**TASK TO COMPLETE**
Copy out the stretch of the records below from the line containing "zatvorenom ili n" through the line containing "Auf die Wunschliste setzen", reproducing each line unchanged. Leave out the picture markers.

**RECORDS FOR PROCESSING**
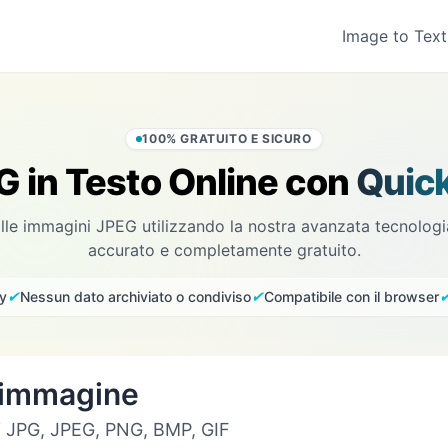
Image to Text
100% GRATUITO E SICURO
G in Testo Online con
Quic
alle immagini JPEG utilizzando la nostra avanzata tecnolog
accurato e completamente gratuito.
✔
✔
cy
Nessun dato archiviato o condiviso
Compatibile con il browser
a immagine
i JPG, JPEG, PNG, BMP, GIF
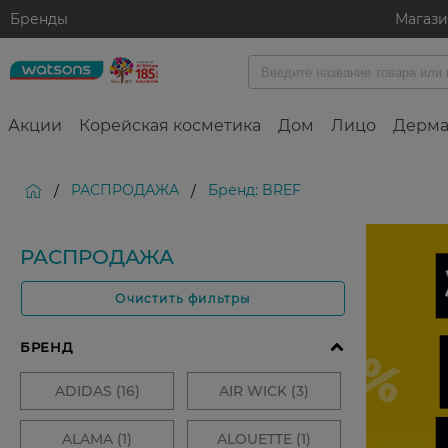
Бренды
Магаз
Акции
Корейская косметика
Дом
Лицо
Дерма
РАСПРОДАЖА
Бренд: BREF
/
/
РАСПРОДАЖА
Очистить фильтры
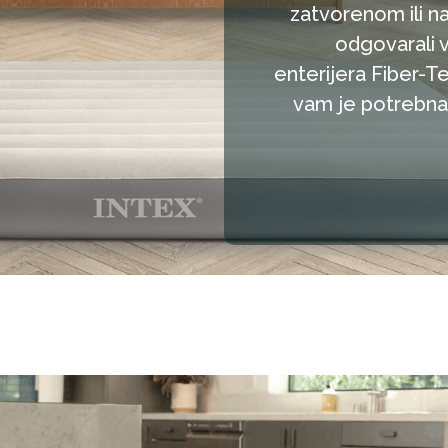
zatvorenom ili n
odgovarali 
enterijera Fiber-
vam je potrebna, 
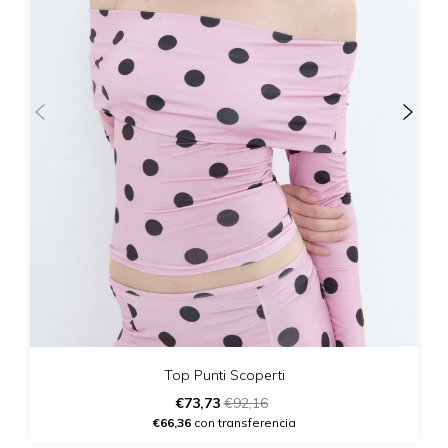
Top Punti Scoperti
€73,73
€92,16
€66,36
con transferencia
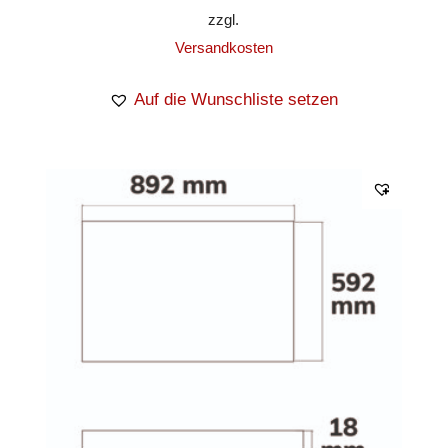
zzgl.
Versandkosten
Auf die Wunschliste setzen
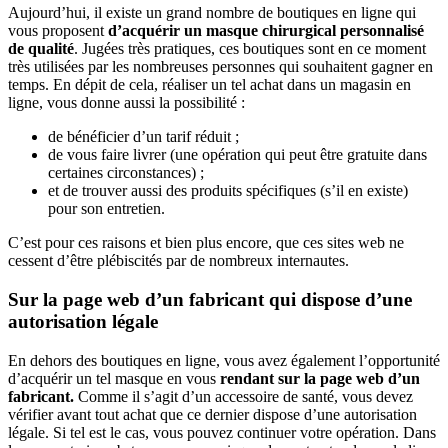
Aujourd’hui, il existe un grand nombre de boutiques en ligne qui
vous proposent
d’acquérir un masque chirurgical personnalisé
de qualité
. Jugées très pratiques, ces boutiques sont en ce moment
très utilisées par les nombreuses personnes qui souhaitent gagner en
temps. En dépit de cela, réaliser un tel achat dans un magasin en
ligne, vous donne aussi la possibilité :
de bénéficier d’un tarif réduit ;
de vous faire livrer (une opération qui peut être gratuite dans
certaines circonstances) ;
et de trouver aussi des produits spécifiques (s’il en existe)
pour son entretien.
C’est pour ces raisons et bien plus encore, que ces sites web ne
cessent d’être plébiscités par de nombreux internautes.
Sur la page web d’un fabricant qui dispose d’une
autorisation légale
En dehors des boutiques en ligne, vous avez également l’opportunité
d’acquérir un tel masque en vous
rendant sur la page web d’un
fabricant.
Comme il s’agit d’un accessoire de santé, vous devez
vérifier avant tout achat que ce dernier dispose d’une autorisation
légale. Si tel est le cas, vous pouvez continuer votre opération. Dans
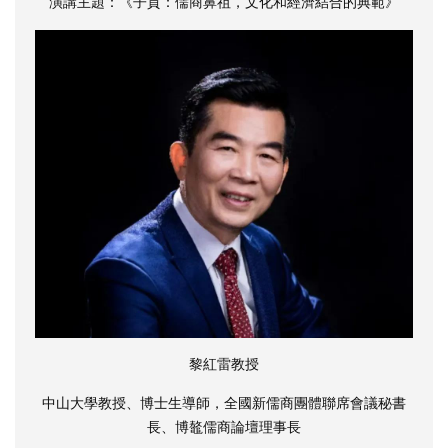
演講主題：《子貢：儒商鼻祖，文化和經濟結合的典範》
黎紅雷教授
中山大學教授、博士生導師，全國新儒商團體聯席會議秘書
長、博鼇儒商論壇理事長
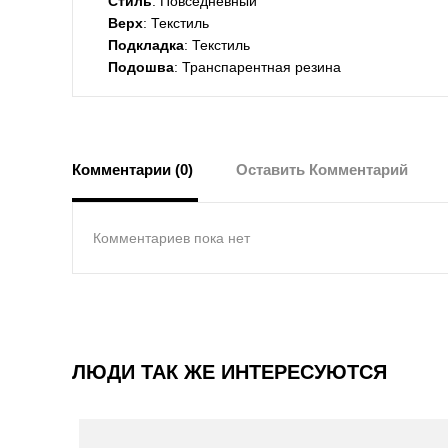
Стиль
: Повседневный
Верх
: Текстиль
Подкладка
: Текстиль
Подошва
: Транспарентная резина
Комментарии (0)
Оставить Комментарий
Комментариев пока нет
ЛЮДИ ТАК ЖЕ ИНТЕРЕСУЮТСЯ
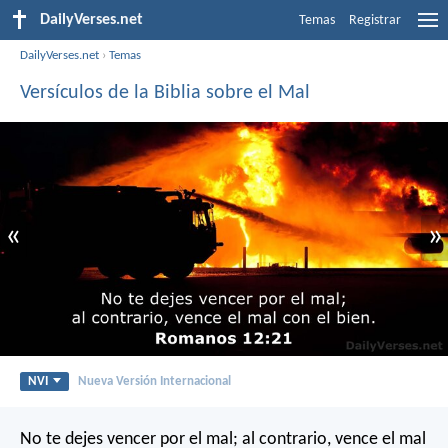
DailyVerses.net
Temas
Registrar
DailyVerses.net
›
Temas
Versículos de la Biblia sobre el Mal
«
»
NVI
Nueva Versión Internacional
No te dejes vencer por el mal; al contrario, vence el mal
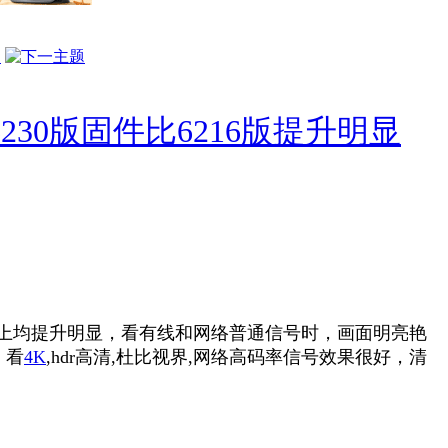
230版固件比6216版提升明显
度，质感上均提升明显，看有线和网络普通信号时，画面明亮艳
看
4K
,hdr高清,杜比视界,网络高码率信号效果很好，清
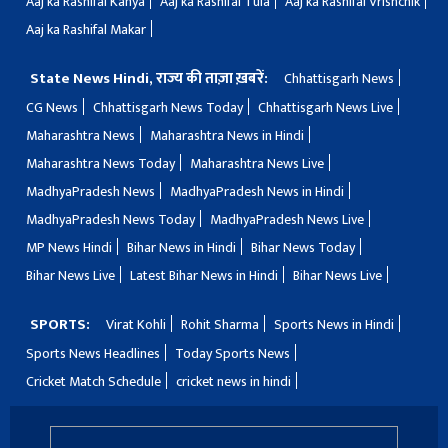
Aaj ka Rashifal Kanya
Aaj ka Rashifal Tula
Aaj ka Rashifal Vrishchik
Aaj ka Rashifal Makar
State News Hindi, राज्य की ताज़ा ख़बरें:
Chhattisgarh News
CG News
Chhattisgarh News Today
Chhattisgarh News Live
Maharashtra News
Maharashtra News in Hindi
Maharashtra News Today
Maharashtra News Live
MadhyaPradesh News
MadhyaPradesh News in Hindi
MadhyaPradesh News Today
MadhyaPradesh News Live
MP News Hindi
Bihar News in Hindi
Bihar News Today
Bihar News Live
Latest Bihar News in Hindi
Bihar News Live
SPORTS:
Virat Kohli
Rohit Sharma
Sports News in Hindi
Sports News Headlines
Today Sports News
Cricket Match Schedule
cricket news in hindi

...

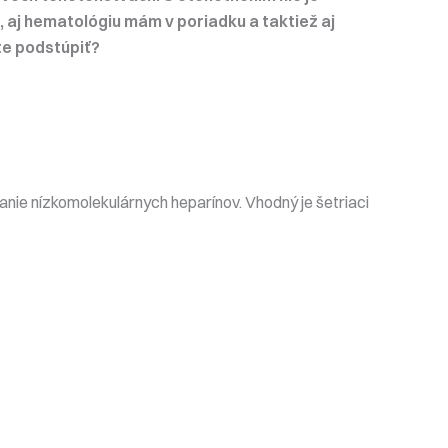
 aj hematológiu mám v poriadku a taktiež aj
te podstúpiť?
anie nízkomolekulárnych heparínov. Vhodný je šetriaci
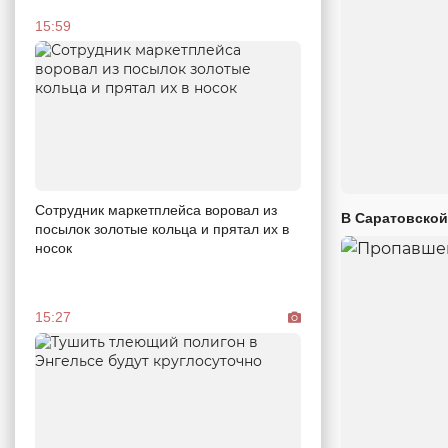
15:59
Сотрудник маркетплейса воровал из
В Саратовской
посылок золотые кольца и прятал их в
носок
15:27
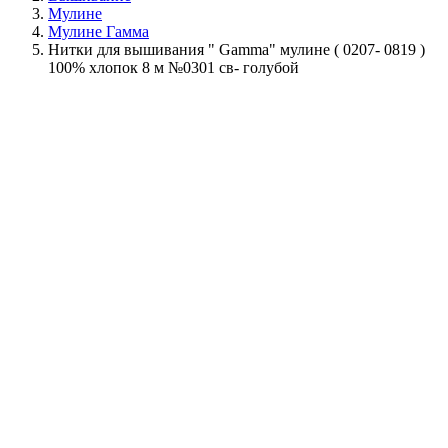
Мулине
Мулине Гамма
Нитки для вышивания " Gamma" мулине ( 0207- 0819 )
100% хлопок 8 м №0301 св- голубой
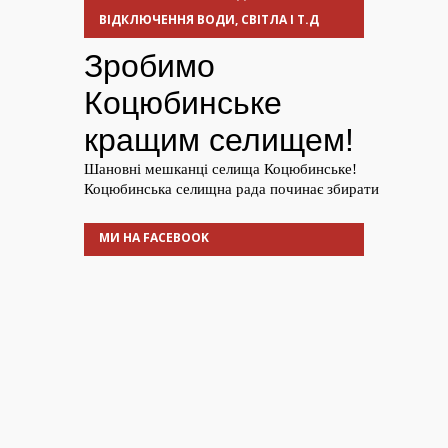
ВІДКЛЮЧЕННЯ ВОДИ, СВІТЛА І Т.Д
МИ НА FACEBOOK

**PROBLEM SOLUTION**
zatvorenom ili n
odgovarali 
enterijera Fiber-
vam je potrebna, 
Top Punti Scoperti
€73,73
€92,16
€66,36
con transferencia
zzgl.
Versandkosten
Auf die Wunschliste setzen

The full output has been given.